Das Ganze in seiner Gegensätzlichkeit: das Wasser – Inbegriff des Lebendigen – und die Bergwelt: begreiflich, erstarrt, fest, hart – Inbegriff des Festen, Unwandelbaren, Starren, Starken, des Bestehenden, der unerschütterlichen Beständigkeit; massiv, trocken, vertrocknet und alt geworden: brüchig, zerbrechlich, zerbrochen an der Härte und Starrheit – wie die Skelette, Gerippe, Schädel und Knochen von Menschen als Überreste zerbrechlicher Wesen.

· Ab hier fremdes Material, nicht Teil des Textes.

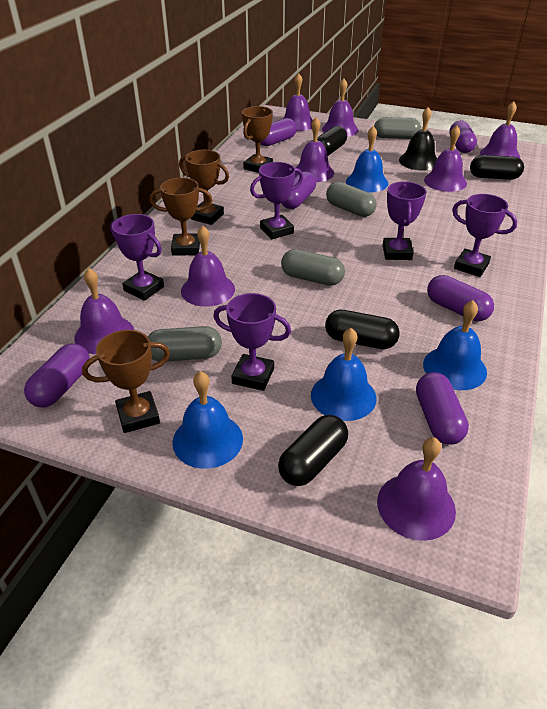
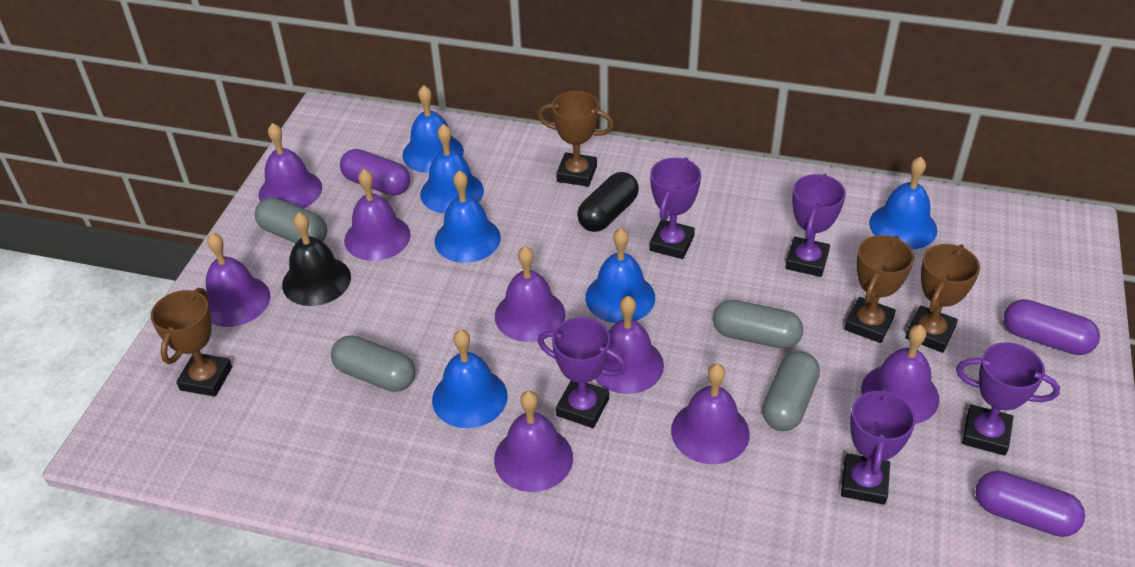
black capsule: [278,415,348,486] [317,126,347,156] [325,310,400,349] [470,155,524,180] = 4 -> [577,172,639,232] = 1
blue bell: [172,371,243,469] [311,328,377,421] [346,126,388,192] [423,300,487,390] = 4 -> [402,85,464,173] [420,124,484,214] [432,329,508,428] [434,170,501,263] [585,228,655,323] [869,157,937,250] = 6
purple capsule: [24,343,90,407] [260,118,297,146] [281,171,316,209] [416,372,469,445] [427,275,494,321] [449,120,477,153] = 6 -> [340,149,410,196] [975,471,1085,537] [1004,299,1100,355] = 3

Verankert in der Tiefe lasten die Berge auf dem Boden, schroff ragen sie auf zum Himmel, zum Licht, ruhen in sich, schweigend, bergen etwas in sich, etwas Verborgenes, Verschlossenes, Unbekanntes, Geheimnisvolles, das manchmal ans Licht kommt wie, schlussendlich, die Wahrheit.
Deshalb nannten die Griechen das Finden von etwas Wahrem: das Entbergen des Verborgenen: „Drei Tonnen taubes Gestein und drei Gramm Uran“, schrieb einer, der es wusste, ein Literat, Wladimir Majakowskij, mit Namen. (...)
Die Bildwerke, über die ich direkt und indirekt gesprochen habe, sind Versuche, einem sehr komplexen Ganzen auf den Grund zu gehen. Sie enthalten nur Aussagen ganz allgemeiner Art. Fern der Egomanie und dem Eurozentrismus sind es sachliche Aufzeichnungen elementarer Sachverhalte.